Agora era aquela hora de cair no chão; fingir uma contusão, rolar na grama, fazer uma cera para deixar o jogo esfriar. Enfim, parar para PENSAR: “Como pode termos tanta compaixão, querermos tanto o bem dos mais pobres, e ainda assim estarmos sofrendo um revés histórico? O que fizemos de errado?”.

Perder de 1×0 até pode ser erro de arbitragem; mas 7×1 é incompetência mesmo. Não dá para colocar a culpa nos outros; é preciso assumir a responsabilidade.

O único problema é que isso contradiria o narcisismo, que é um elemento fundamental da identidade da esquerda: a ideia de que a esquerda deveria contar com salvo-conduto porque seria a encarnação política do bem.

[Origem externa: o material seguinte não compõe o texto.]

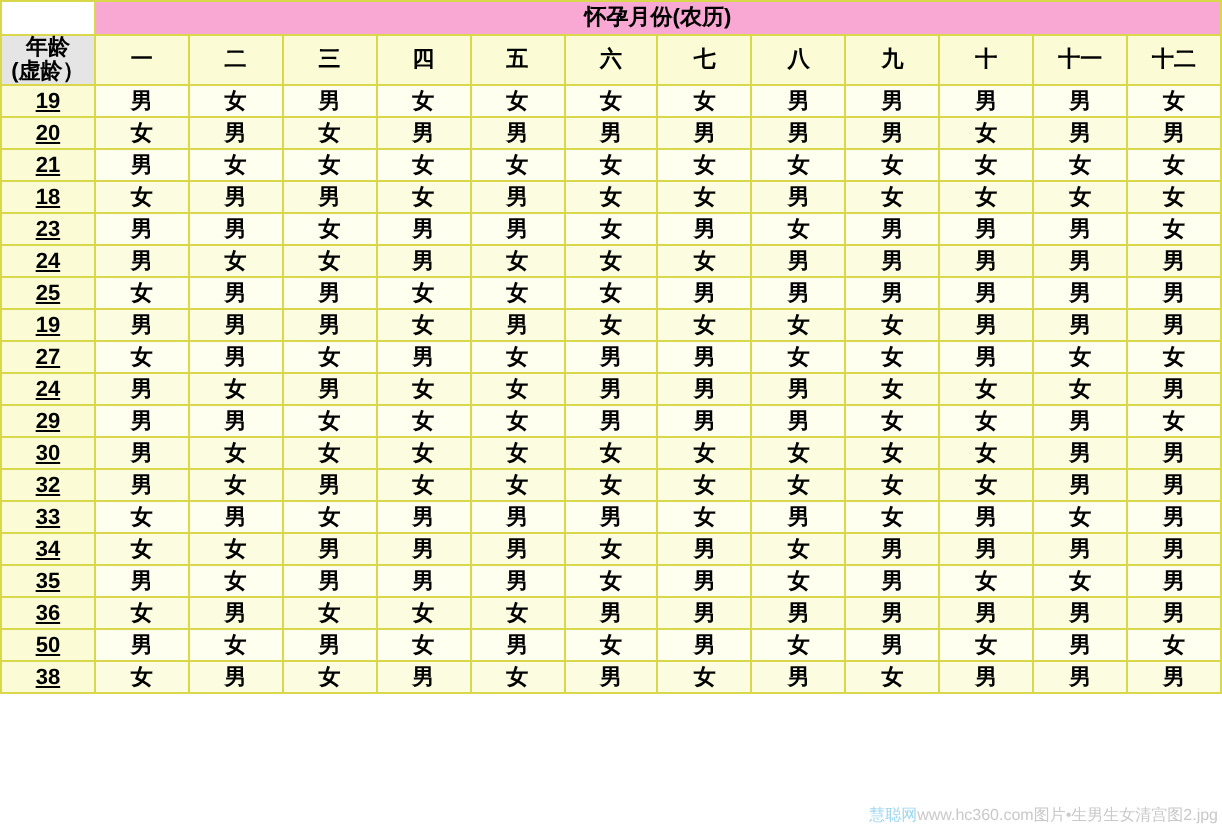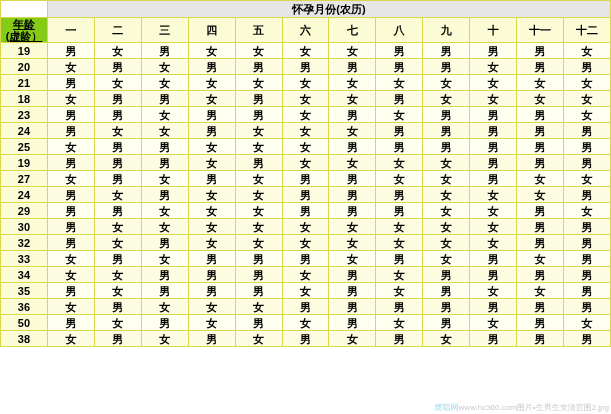"怀孕月份(农历)" th.title { background: #e5e5e5 -> #f9a8d4 }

Os erros não importariam, porque afinal a esquerda é a única do Bem.

Por isso a esquerda evita perguntar para o espelho; não quer correr o riscode ter de ouvir que sim, existe alguém tão belo quanto vocês.

Tenho a impressão de que, quem faz essa auto-crítica, quem pergunta para o espelho com sinceridade, acaba por sair da esquerda. Porque percebe que ela é mais narcisismo e mitologias de egos auto-absortos do que real preocupação com a liberdade e a condição do próximo.

A esquerda não é a única que quer o Bem; ela é só a única que se acha a única. E nunca essa ilusão foi tão percebida, por tanta gente, como nesta época histórica do nosso país.